The fossil fuel divestment movement has picked up steam in recent months. In November 2017, Norway announced plans to consider dropping oil and gas stocks from its $1 trillion sovereign wealth fund. Last month, New York City announced a goal to divest $5B in fossil fuel assets from its $189B pension funds within five years. Even in major oil-producing states like Alaska, there have been calls to move on from fossil fuels. These developments call into question the future of the Texas Permanent University Fund (PUF), which derives massive revenues from oil and gas production. There are both moral and financial justifications for the Texas PUF to diversify away from fossil fuels, but it is also conceivable that revenues from these assets could contribute to a more sustainable energy system.
The PUF was established in the Texas Constitution in 1876. As its name implies, a portion of the annual revenues from the PUF is made available to the University of Texas and Texas A&M University systems on a two-to-one basis. When it was created, the PUF was mostly comprised of dry, low-value grazing land in West Texas. Almost fifty years later, Carl G. Cromwell drilled the Santa Rita oil well on PUF land, and oil production has been a major source of revenue for the fund ever since.
Fossil fuel divestment is an aspect of the “keep it in the ground” movement promoted by activists such as Bill McKibben with the goal of limiting emissions that contribute to climate change. Divestment is the opposite of investment, i.e., the selling of stocks, bonds and other assets. Some have argued that while divestment may be effective for raising public awareness, its financial impact is more dubious. If an entity sells its fossil fuel-related stocks and bonds while they are still perceived to be valuable, those assets will just be picked up by another entity that doesn’t share the same ethical concerns with little or no effect on the share price.

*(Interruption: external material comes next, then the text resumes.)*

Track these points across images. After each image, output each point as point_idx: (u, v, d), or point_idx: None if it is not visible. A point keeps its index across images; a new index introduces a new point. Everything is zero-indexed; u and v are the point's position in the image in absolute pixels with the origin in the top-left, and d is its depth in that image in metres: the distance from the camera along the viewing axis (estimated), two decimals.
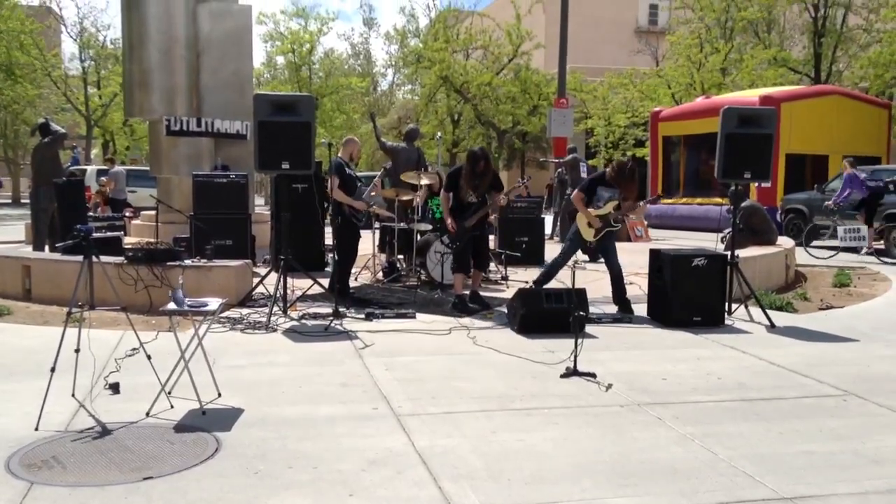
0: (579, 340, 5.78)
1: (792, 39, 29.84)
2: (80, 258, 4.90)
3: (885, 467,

Despite the reasons to be skeptical about the financial impact of divestment by itself, movements like “keep it in the ground” have also sought to reduce the perceived value of fossil fuels by advancing a concept called the “carbon budget,” the limit on new carbon emissions allowed if we are the avoid the 2°C warming threshold emphasized by the Intergovernmental Panel on Climate Change and the Paris Agreement. To stay within this carbon budget, most of the proven reserves of fossil fuels worldwide will have to stay in the ground. Such a dramatic decrease in fossil fuel consumption would severely reduce the revenues earned by fossil fuel producers and result in trillions of dollars of stranded assets. Even if society fails to stay within the carbon budget, the impressive drop in costs for wind, solar PV and batteries will reduce demand for fossil fuels for power generation and transportation, thus reducing the rationale for holding onto fossil fuel assets.
If the trends described above continue, it may be financially prudent for the PUF to diversify its portfolio away from fossil fuels. If such assets are still going to be valuable for some time, however, it would be counterproductive to divest from fossil fuels rather than putting those revenues to good use. Rather than divesting, revenues from fossil fuel production could be directed towards research and development programs focused on improving the performance and reducing the cost of low carbon energy sources and energy storage. Such a strategy would turn the perceived problem of the PUF’s reliance on fossil fuels into part of the solution for reducing demand for fossil fuels long-term.
The views expressed in this article are the author's own.
*Editor's note: An earlier version of this column misstated New York's actions on fossil fuel investments; that state set a goal of divesting.